PROBLEM
Give back exactly the lines of the entries below from the line with "t’intéresser..." to the line with "para Buque de Remolque y", inclusive, and only those.

DATA FOR PROCESSING
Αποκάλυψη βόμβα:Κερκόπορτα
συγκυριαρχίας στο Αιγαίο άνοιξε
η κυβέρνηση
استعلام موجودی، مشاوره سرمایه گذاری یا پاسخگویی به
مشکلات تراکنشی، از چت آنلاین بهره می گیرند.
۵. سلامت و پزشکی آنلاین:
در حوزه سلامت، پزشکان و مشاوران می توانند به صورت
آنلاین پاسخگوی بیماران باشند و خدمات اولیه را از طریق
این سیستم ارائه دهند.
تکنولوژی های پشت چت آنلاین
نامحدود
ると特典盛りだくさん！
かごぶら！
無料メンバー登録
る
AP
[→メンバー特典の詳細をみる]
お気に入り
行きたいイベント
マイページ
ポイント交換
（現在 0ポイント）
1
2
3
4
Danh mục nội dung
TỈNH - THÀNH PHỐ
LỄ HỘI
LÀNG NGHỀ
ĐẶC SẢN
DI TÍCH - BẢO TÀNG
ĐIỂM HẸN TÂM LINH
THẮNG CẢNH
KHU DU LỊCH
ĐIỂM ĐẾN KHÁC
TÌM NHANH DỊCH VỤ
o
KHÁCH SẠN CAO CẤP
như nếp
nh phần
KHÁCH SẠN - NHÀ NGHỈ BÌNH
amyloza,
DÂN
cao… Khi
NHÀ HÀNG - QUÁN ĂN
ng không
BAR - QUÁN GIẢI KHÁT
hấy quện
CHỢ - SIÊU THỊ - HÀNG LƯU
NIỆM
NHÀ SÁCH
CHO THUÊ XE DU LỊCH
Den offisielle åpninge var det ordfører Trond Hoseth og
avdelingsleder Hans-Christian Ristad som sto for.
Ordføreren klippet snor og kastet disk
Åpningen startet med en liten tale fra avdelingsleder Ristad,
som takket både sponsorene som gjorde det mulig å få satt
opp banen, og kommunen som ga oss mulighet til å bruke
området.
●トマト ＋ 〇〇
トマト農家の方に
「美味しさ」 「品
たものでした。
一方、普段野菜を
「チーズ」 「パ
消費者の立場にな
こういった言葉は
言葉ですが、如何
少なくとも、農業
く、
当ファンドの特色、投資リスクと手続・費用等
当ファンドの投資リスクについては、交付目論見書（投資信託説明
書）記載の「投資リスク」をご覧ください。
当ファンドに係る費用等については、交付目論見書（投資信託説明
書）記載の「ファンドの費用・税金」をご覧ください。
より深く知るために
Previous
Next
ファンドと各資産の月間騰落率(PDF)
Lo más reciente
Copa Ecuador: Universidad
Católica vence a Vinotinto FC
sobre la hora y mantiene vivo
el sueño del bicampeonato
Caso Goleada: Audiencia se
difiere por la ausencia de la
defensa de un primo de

---

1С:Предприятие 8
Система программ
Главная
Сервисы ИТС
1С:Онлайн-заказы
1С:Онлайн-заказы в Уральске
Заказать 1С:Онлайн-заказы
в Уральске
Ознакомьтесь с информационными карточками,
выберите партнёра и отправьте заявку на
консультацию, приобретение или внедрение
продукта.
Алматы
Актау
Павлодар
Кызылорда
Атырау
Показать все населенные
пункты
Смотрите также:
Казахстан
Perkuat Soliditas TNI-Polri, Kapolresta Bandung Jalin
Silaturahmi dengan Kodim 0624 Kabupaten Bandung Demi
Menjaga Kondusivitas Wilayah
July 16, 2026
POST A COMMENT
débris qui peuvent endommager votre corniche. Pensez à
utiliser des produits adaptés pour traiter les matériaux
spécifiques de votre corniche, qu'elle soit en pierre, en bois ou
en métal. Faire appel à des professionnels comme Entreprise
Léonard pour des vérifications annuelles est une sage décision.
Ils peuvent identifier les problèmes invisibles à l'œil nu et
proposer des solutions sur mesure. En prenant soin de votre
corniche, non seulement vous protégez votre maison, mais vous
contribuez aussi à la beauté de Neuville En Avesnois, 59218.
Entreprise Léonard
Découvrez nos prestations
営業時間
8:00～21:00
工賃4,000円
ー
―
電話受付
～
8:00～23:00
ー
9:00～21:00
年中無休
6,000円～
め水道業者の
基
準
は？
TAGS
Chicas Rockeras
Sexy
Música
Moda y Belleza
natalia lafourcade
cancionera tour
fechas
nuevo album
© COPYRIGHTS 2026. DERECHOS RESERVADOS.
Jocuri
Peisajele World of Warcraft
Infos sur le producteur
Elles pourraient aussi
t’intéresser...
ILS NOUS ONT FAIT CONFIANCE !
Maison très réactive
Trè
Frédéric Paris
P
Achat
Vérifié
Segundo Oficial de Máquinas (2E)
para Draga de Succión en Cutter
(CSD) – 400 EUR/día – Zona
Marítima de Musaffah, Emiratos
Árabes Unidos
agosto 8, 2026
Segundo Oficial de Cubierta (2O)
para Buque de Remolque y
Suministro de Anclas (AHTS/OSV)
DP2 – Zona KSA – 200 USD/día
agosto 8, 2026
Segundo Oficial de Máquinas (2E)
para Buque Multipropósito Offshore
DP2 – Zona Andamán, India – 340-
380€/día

EXERCISE RESULT
t’intéresser...
ILS NOUS ONT FAIT CONFIANCE !
Maison très réactive
Trè
Frédéric Paris
P
Achat
Vérifié
Segundo Oficial de Máquinas (2E)
para Draga de Succión en Cutter
(CSD) – 400 EUR/día – Zona
Marítima de Musaffah, Emiratos
Árabes Unidos
agosto 8, 2026
Segundo Oficial de Cubierta (2O)
para Buque de Remolque y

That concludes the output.